§ Your objective:
Return unchanged the items from the line containing "[116, 173, 294, 366]" through the line containing "hair — brown", including both of those lines.

§ Input for this task:

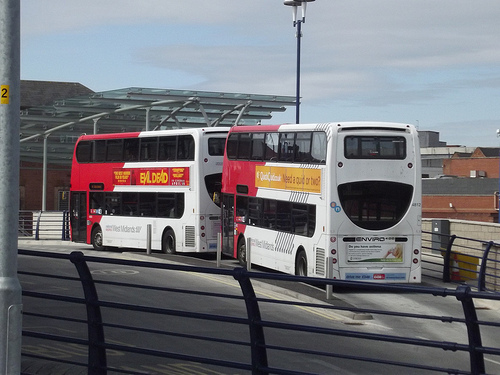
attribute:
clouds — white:
[123, 32, 498, 89]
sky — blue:
[22, 0, 498, 87]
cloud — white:
[144, 36, 498, 109]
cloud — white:
[2, 0, 468, 46]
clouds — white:
[204, 29, 354, 99]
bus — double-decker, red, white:
[56, 115, 429, 293]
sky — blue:
[20, 0, 497, 145]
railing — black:
[62, 265, 454, 368]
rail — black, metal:
[21, 246, 499, 373]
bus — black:
[212, 113, 442, 315]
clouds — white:
[318, 12, 495, 99]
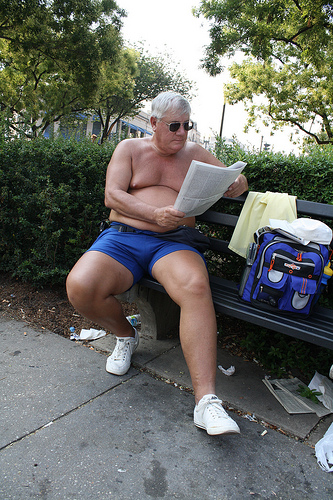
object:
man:
[65, 90, 249, 437]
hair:
[149, 89, 189, 117]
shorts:
[85, 220, 207, 295]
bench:
[136, 186, 332, 350]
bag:
[239, 219, 328, 318]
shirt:
[226, 189, 298, 259]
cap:
[267, 215, 331, 247]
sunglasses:
[154, 117, 195, 133]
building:
[9, 87, 209, 145]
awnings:
[42, 111, 152, 143]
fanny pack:
[102, 220, 211, 250]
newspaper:
[171, 158, 249, 219]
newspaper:
[261, 371, 332, 419]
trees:
[193, 0, 333, 152]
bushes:
[1, 131, 332, 370]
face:
[156, 113, 188, 150]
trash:
[217, 359, 239, 380]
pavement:
[0, 279, 332, 498]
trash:
[63, 322, 106, 344]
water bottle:
[313, 258, 333, 308]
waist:
[92, 216, 212, 251]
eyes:
[168, 122, 180, 131]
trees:
[88, 38, 199, 151]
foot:
[191, 392, 241, 437]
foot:
[103, 327, 142, 379]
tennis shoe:
[191, 393, 238, 435]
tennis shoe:
[102, 332, 142, 379]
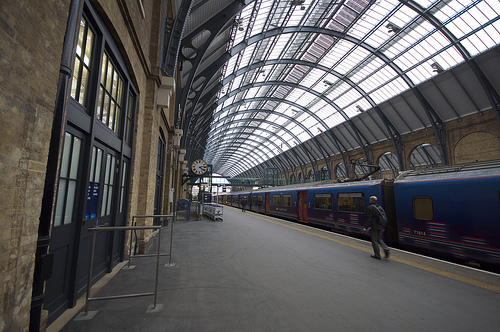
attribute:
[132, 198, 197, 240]
rails — metal, silver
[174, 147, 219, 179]
clock — white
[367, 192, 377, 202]
head — bald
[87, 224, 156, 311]
hand rail — silver, metal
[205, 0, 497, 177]
sky light — glass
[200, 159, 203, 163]
roman numerals — black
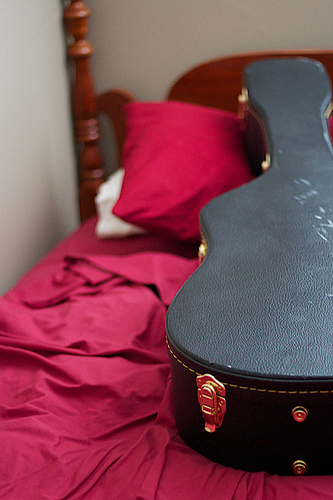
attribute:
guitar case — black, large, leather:
[161, 58, 331, 480]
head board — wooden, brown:
[94, 45, 331, 168]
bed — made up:
[1, 1, 331, 499]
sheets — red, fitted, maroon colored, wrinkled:
[1, 214, 331, 499]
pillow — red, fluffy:
[111, 99, 331, 245]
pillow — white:
[90, 170, 148, 238]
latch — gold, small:
[195, 241, 211, 263]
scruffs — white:
[291, 175, 331, 241]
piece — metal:
[234, 90, 252, 133]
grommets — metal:
[195, 370, 229, 435]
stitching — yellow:
[161, 332, 332, 398]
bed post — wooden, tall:
[59, 1, 108, 228]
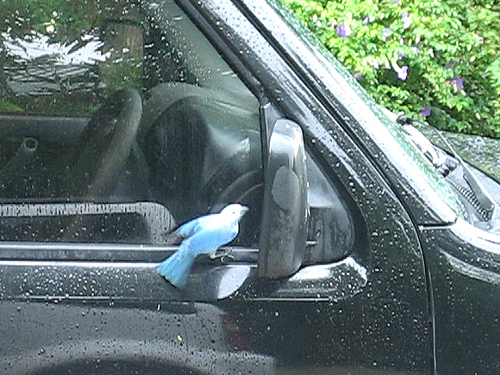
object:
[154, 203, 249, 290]
bird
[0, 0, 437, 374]
door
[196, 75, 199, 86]
rain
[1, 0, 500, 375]
car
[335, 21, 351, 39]
flowers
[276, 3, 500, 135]
bushes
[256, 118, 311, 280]
mirror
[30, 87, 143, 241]
steering wheel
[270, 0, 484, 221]
windshield wiper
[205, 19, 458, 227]
paint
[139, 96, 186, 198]
dashboard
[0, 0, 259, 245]
window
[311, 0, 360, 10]
bush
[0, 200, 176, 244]
knob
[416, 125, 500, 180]
hood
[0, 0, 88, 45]
leaves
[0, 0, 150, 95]
reflection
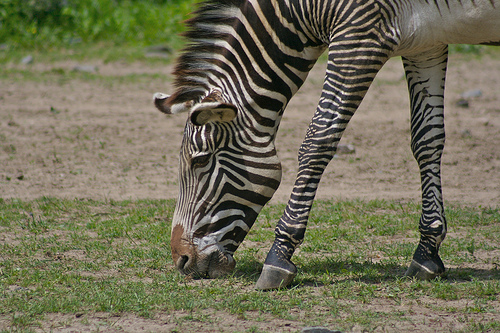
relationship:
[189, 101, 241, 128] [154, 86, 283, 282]
ear on a head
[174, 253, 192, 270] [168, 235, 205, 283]
nostril on a snout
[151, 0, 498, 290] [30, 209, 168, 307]
zebra eating grass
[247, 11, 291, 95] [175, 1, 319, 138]
pattern around a neck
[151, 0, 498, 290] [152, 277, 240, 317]
zebra eats little grass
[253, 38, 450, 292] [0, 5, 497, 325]
legs on ground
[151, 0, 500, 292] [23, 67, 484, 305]
zebra sniffs ground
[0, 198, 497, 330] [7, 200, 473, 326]
grass on section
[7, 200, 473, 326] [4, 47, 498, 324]
section of field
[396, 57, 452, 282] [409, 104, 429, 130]
leg has stripes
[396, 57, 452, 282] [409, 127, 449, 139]
leg has stripes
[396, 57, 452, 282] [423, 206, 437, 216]
leg has stripes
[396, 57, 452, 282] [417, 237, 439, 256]
leg has stripes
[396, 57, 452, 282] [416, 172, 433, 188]
leg has stripes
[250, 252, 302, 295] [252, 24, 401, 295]
hoof attached to leg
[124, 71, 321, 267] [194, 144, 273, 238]
head has stripes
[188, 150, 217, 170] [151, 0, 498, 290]
eye belongs to zebra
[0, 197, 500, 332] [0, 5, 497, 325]
grass on ground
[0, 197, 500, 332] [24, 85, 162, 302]
grass on ground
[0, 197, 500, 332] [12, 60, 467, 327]
grass on ground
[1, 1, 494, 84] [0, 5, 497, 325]
grass on ground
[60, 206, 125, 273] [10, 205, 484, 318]
green grass on ground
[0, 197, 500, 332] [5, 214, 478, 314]
grass on ground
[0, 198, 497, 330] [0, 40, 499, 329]
grass on ground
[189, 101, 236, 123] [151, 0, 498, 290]
ear of zebra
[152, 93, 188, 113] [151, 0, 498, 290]
ear of zebra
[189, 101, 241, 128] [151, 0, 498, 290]
ear of zebra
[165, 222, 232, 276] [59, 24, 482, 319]
nose of zebra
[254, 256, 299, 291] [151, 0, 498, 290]
hoof of zebra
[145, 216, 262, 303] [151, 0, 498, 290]
snout of zebra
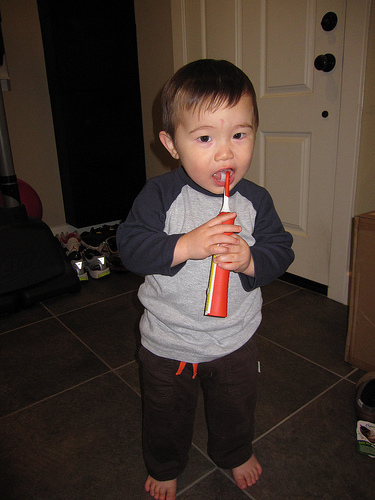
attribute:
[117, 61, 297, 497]
toddler — small, young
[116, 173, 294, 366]
shirt — grey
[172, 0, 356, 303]
door — white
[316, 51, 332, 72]
knob — black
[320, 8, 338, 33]
lock — black, deadbolt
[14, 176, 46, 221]
ball — orange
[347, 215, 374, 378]
box — small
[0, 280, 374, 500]
floor — tile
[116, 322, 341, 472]
tile — grey, dark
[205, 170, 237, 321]
toothbrush — electric, white, orange, long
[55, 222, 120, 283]
shoes — tennis shoes, glow in the dark, green, red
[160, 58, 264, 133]
hair — brown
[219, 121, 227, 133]
scar — red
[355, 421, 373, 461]
magazine — green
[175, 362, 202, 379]
strings — orange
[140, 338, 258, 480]
pants — brown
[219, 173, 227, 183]
bristles — white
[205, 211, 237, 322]
handle — yellow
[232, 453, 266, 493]
foot — bare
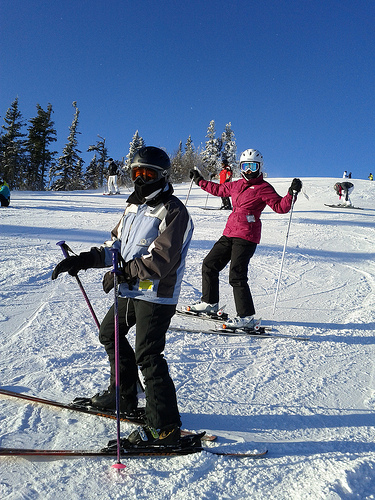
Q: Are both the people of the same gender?
A: No, they are both male and female.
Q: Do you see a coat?
A: Yes, there is a coat.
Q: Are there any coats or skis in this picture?
A: Yes, there is a coat.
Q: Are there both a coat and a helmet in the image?
A: Yes, there are both a coat and a helmet.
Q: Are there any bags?
A: No, there are no bags.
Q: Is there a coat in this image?
A: Yes, there is a coat.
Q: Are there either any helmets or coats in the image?
A: Yes, there is a coat.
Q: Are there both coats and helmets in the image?
A: Yes, there are both a coat and a helmet.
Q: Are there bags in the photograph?
A: No, there are no bags.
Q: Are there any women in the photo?
A: Yes, there is a woman.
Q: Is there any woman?
A: Yes, there is a woman.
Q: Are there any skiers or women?
A: Yes, there is a woman.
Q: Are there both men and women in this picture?
A: Yes, there are both a woman and a man.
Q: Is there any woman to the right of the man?
A: Yes, there is a woman to the right of the man.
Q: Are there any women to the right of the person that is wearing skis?
A: Yes, there is a woman to the right of the man.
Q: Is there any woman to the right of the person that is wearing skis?
A: Yes, there is a woman to the right of the man.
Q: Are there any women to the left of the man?
A: No, the woman is to the right of the man.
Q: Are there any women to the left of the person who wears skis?
A: No, the woman is to the right of the man.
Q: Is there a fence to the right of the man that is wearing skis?
A: No, there is a woman to the right of the man.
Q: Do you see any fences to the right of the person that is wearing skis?
A: No, there is a woman to the right of the man.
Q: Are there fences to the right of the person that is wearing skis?
A: No, there is a woman to the right of the man.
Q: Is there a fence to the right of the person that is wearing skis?
A: No, there is a woman to the right of the man.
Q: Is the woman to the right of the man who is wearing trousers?
A: Yes, the woman is to the right of the man.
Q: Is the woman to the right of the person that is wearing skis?
A: Yes, the woman is to the right of the man.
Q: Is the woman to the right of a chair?
A: No, the woman is to the right of the man.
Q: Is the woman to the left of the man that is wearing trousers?
A: No, the woman is to the right of the man.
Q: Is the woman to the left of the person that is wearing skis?
A: No, the woman is to the right of the man.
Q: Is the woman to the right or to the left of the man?
A: The woman is to the right of the man.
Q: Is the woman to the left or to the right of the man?
A: The woman is to the right of the man.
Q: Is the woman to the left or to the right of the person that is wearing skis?
A: The woman is to the right of the man.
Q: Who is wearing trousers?
A: The woman is wearing trousers.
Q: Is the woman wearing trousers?
A: Yes, the woman is wearing trousers.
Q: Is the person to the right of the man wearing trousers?
A: Yes, the woman is wearing trousers.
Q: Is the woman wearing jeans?
A: No, the woman is wearing trousers.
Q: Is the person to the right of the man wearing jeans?
A: No, the woman is wearing trousers.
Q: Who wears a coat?
A: The woman wears a coat.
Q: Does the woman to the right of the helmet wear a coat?
A: Yes, the woman wears a coat.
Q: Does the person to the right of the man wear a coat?
A: Yes, the woman wears a coat.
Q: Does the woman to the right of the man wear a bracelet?
A: No, the woman wears a coat.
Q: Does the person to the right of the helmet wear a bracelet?
A: No, the woman wears a coat.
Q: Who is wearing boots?
A: The woman is wearing boots.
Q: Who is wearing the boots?
A: The woman is wearing boots.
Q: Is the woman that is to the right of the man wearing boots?
A: Yes, the woman is wearing boots.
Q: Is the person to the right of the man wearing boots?
A: Yes, the woman is wearing boots.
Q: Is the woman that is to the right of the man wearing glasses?
A: No, the woman is wearing boots.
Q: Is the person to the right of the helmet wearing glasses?
A: No, the woman is wearing boots.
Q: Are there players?
A: No, there are no players.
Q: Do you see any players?
A: No, there are no players.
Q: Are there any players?
A: No, there are no players.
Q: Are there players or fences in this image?
A: No, there are no players or fences.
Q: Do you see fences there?
A: No, there are no fences.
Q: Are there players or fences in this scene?
A: No, there are no fences or players.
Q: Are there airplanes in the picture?
A: No, there are no airplanes.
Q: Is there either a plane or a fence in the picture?
A: No, there are no airplanes or fences.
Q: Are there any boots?
A: Yes, there are boots.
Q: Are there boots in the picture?
A: Yes, there are boots.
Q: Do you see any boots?
A: Yes, there are boots.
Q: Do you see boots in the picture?
A: Yes, there are boots.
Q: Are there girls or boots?
A: Yes, there are boots.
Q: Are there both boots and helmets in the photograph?
A: Yes, there are both boots and a helmet.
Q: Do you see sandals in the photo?
A: No, there are no sandals.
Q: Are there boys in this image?
A: No, there are no boys.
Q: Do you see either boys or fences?
A: No, there are no boys or fences.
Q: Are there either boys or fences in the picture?
A: No, there are no boys or fences.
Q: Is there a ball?
A: No, there are no balls.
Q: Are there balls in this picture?
A: No, there are no balls.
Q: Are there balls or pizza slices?
A: No, there are no balls or pizza slices.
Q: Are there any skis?
A: Yes, there are skis.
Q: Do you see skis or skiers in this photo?
A: Yes, there are skis.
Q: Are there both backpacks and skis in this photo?
A: No, there are skis but no backpacks.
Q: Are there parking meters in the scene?
A: No, there are no parking meters.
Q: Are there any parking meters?
A: No, there are no parking meters.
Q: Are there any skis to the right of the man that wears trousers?
A: Yes, there are skis to the right of the man.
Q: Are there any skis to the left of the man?
A: No, the skis are to the right of the man.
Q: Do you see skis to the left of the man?
A: No, the skis are to the right of the man.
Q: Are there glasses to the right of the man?
A: No, there are skis to the right of the man.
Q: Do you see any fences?
A: No, there are no fences.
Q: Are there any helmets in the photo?
A: Yes, there is a helmet.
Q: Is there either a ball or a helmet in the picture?
A: Yes, there is a helmet.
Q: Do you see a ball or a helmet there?
A: Yes, there is a helmet.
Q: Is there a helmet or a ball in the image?
A: Yes, there is a helmet.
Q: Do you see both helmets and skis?
A: Yes, there are both a helmet and skis.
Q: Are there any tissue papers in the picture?
A: No, there are no tissue papers.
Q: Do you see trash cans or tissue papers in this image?
A: No, there are no tissue papers or trash cans.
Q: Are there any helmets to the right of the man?
A: Yes, there is a helmet to the right of the man.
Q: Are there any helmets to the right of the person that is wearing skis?
A: Yes, there is a helmet to the right of the man.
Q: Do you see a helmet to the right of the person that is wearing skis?
A: Yes, there is a helmet to the right of the man.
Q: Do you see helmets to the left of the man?
A: No, the helmet is to the right of the man.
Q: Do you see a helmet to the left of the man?
A: No, the helmet is to the right of the man.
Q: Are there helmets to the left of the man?
A: No, the helmet is to the right of the man.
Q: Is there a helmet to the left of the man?
A: No, the helmet is to the right of the man.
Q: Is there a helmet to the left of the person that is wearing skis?
A: No, the helmet is to the right of the man.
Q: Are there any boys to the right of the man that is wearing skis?
A: No, there is a helmet to the right of the man.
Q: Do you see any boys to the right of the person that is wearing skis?
A: No, there is a helmet to the right of the man.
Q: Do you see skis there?
A: Yes, there are skis.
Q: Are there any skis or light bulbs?
A: Yes, there are skis.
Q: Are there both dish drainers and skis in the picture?
A: No, there are skis but no dish drainers.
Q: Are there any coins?
A: No, there are no coins.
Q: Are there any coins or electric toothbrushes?
A: No, there are no coins or electric toothbrushes.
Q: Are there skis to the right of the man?
A: Yes, there are skis to the right of the man.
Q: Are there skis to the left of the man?
A: No, the skis are to the right of the man.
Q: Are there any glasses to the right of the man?
A: No, there are skis to the right of the man.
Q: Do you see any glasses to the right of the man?
A: No, there are skis to the right of the man.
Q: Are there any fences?
A: No, there are no fences.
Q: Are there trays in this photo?
A: No, there are no trays.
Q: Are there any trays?
A: No, there are no trays.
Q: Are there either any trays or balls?
A: No, there are no trays or balls.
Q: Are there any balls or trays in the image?
A: No, there are no trays or balls.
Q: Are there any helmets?
A: Yes, there is a helmet.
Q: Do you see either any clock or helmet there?
A: Yes, there is a helmet.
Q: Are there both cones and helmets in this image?
A: No, there is a helmet but no cones.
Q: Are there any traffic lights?
A: No, there are no traffic lights.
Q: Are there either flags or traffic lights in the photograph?
A: No, there are no traffic lights or flags.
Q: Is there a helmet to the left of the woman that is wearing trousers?
A: Yes, there is a helmet to the left of the woman.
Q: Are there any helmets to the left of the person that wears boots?
A: Yes, there is a helmet to the left of the woman.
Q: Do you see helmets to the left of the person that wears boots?
A: Yes, there is a helmet to the left of the woman.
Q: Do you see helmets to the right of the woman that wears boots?
A: No, the helmet is to the left of the woman.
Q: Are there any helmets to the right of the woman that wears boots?
A: No, the helmet is to the left of the woman.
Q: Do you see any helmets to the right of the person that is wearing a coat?
A: No, the helmet is to the left of the woman.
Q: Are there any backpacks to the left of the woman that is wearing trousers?
A: No, there is a helmet to the left of the woman.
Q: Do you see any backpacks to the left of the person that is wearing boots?
A: No, there is a helmet to the left of the woman.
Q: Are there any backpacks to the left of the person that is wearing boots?
A: No, there is a helmet to the left of the woman.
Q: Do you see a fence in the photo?
A: No, there are no fences.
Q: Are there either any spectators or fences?
A: No, there are no fences or spectators.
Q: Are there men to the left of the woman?
A: Yes, there is a man to the left of the woman.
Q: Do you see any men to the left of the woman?
A: Yes, there is a man to the left of the woman.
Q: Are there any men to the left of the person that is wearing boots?
A: Yes, there is a man to the left of the woman.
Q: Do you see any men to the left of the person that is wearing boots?
A: Yes, there is a man to the left of the woman.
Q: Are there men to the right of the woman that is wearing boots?
A: No, the man is to the left of the woman.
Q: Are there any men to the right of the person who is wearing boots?
A: No, the man is to the left of the woman.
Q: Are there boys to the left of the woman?
A: No, there is a man to the left of the woman.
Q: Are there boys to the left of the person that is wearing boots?
A: No, there is a man to the left of the woman.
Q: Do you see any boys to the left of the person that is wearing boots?
A: No, there is a man to the left of the woman.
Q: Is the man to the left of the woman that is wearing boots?
A: Yes, the man is to the left of the woman.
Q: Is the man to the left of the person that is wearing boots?
A: Yes, the man is to the left of the woman.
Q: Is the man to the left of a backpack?
A: No, the man is to the left of the woman.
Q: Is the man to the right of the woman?
A: No, the man is to the left of the woman.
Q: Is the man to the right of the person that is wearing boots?
A: No, the man is to the left of the woman.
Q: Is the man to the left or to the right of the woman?
A: The man is to the left of the woman.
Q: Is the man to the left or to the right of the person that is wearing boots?
A: The man is to the left of the woman.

§ Answer to this problem:
[116, 173, 294, 366]
shirt — grey
[172, 0, 356, 303]
door — white
[316, 51, 332, 72]
knob — black
[320, 8, 338, 33]
lock — black, deadbolt
[14, 176, 46, 221]
ball — orange
[347, 215, 374, 378]
box — small
[0, 280, 374, 500]
floor — tile
[116, 322, 341, 472]
tile — grey, dark
[205, 170, 237, 321]
toothbrush — electric, white, orange, long
[55, 222, 120, 283]
shoes — tennis shoes, glow in the dark, green, red
[160, 58, 264, 133]
hair — brown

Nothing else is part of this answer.